* **Task item**
What you return must match every record word for word.

━━━ Dataset extract

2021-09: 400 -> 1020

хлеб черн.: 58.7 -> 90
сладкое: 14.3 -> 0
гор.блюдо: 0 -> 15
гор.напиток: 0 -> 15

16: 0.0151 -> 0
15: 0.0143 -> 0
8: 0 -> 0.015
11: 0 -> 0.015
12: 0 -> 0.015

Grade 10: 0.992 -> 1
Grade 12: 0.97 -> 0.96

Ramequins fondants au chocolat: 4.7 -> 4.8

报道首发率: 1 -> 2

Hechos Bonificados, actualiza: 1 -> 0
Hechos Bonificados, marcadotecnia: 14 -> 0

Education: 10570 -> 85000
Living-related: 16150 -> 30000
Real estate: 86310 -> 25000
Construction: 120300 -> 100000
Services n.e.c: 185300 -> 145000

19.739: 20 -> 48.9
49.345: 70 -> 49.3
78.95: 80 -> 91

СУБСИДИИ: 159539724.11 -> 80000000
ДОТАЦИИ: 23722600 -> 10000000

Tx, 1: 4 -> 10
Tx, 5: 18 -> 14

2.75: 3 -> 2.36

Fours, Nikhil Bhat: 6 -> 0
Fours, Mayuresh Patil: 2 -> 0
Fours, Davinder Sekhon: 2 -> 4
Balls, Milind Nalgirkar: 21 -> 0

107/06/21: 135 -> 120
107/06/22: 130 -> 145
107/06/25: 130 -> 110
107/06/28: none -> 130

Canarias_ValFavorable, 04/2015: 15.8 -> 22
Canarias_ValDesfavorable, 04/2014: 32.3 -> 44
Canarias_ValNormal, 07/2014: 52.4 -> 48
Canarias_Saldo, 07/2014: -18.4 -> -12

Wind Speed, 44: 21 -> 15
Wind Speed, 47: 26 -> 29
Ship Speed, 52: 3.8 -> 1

━━━━━━

* **Finished task**
2021-09: 400 -> 1020

хлеб черн.: 58.7 -> 90
сладкое: 14.3 -> 0
гор.блюдо: 0 -> 15
гор.напиток: 0 -> 15

16: 0.0151 -> 0
15: 0.0143 -> 0
8: 0 -> 0.015
11: 0 -> 0.015
12: 0 -> 0.015

Grade 10: 0.992 -> 1
Grade 12: 0.97 -> 0.96

Ramequins fondants au chocolat: 4.7 -> 4.8

报道首发率: 1 -> 2

Hechos Bonificados, actualiza: 1 -> 0
Hechos Bonificados, marcadotecnia: 14 -> 0

Education: 10570 -> 85000
Living-related: 16150 -> 30000
Real estate: 86310 -> 25000
Construction: 120300 -> 100000
Services n.e.c: 185300 -> 145000

19.739: 20 -> 48.9
49.345: 70 -> 49.3
78.95: 80 -> 91

СУБСИДИИ: 159539724.11 -> 80000000
ДОТАЦИИ: 23722600 -> 10000000

Tx, 1: 4 -> 10
Tx, 5: 18 -> 14

2.75: 3 -> 2.36

Fours, Nikhil Bhat: 6 -> 0
Fours, Mayuresh Patil: 2 -> 0
Fours, Davinder Sekhon: 2 -> 4
Balls, Milind Nalgirkar: 21 -> 0

107/06/21: 135 -> 120
107/06/22: 130 -> 145
107/06/25: 130 -> 110
107/06/28: none -> 130

Canarias_ValFavorable, 04/2015: 15.8 -> 22
Canarias_ValDesfavorable, 04/2014: 32.3 -> 44
Canarias_ValNormal, 07/2014: 52.4 -> 48
Canarias_Saldo, 07/2014: -18.4 -> -12

Wind Speed, 44: 21 -> 15
Wind Speed, 47: 26 -> 29
Ship Speed, 52: 3.8 -> 1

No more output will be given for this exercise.